More Lessons from the Cloud

There seems to be a recurring theme in my posts about outages in cloud services. While not trying to beat that dead horse there are certainly some lessons to be learned here.

Recently there was an 11 hour outage of Microsoft's Azure storage services.

Again users were hard pressed to get details on the outage as "the Service Health Dashboard and Azure Management Portal both rely on Azure."

I commend Microsoft for owning up to the root problem quickly and succinctly.
"Unfortunately the issue was widespread, since the update was made across most regions in a short period of time due to operational error, instead of following the standard protocol of applying production changes in incremental batches."
     http://azure.microsoft.com/blog/2014/11/19/update-on-azure-storage-service-interruption/
One of the comments summed it up best:
Overdependence.

So much tied into itself that there is no dependency tree - it is a pure network - thus issuing bad changes take down the entire net.

It can be a spectacular update process - minimum to no outage... but only if the updates work.

It also shows a major vulnerability.
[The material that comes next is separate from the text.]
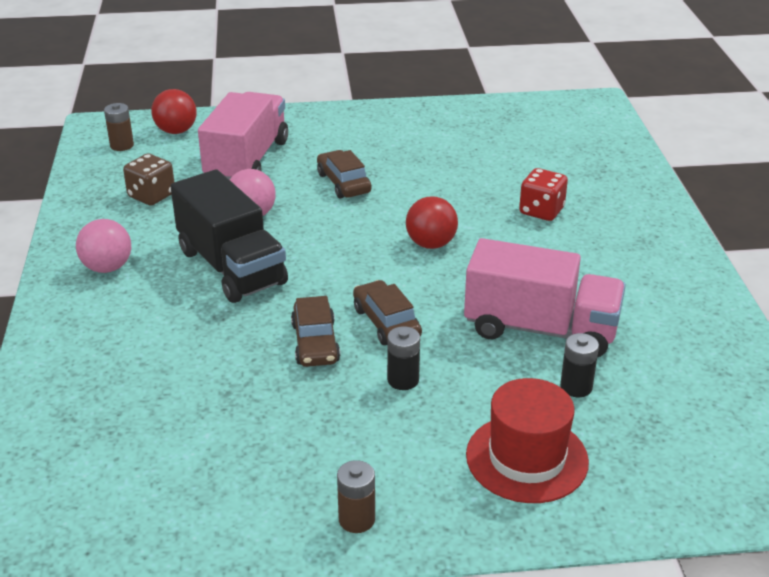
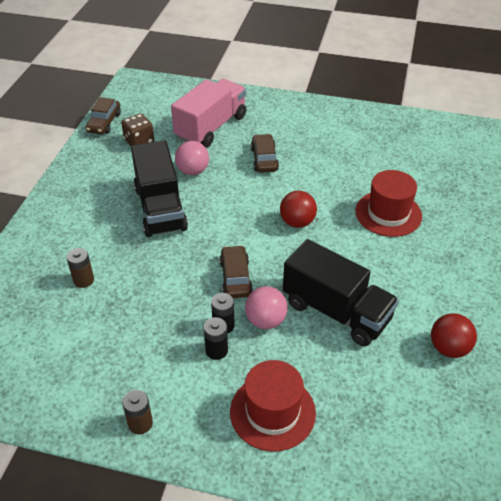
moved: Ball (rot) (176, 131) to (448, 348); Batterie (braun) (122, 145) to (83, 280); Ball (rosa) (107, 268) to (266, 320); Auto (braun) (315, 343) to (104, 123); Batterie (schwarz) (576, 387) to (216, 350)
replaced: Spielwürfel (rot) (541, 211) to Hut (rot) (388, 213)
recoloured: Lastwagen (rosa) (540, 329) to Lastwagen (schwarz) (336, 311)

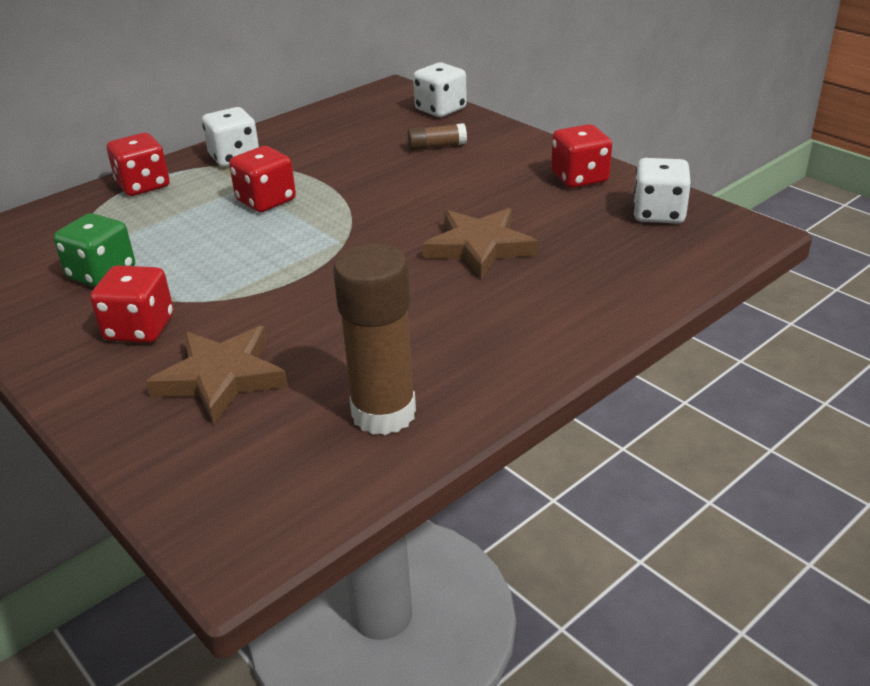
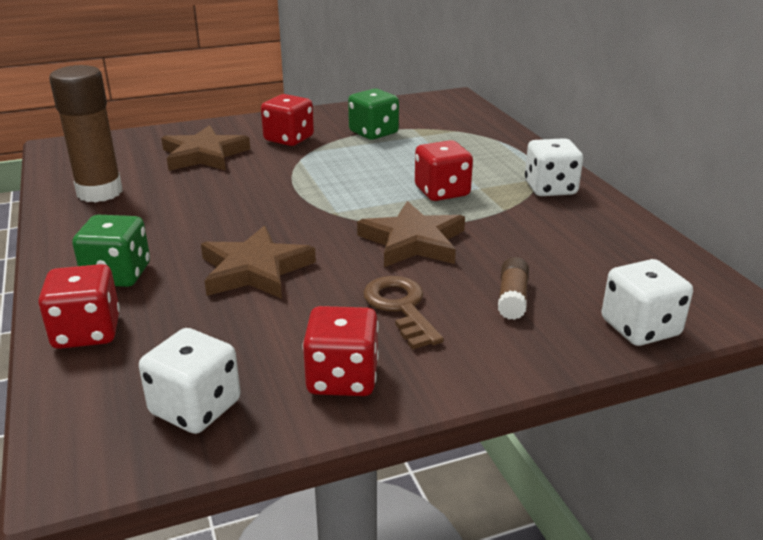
added: Stern (braun) (413, 241); Spielwürfel (grün) (117, 275); Schlüssel (braun) (400, 307)
moved: Spielwürfel (rot) (143, 185) to (87, 332)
That central update can take down the entire company if it gets penetrated.

jessepollard
20 November, 2014 12:46
So, lessons...
  1. Diversify - Don't build your notification tool on top of what you're monitoring.
  2. Manage change - Don't let operational error bite you in the a**. Your execution has to be perfect. Users are unforgiving.
These don't apply just to cloud solutions. They apply just as much to your internal solutions.

My previous posts on this topic:

Storm Clouds
When Clouds Go Bump
When Clouds Go Thump
Lessons from the Cloud
When Clouds Go Bump Revisited
To Be Fair
To Be Fair, Again
To Be Fair, Again and Again

Update: Microsoft has published a thorough analysis of the problem with the corrective action. Good job Microsoft!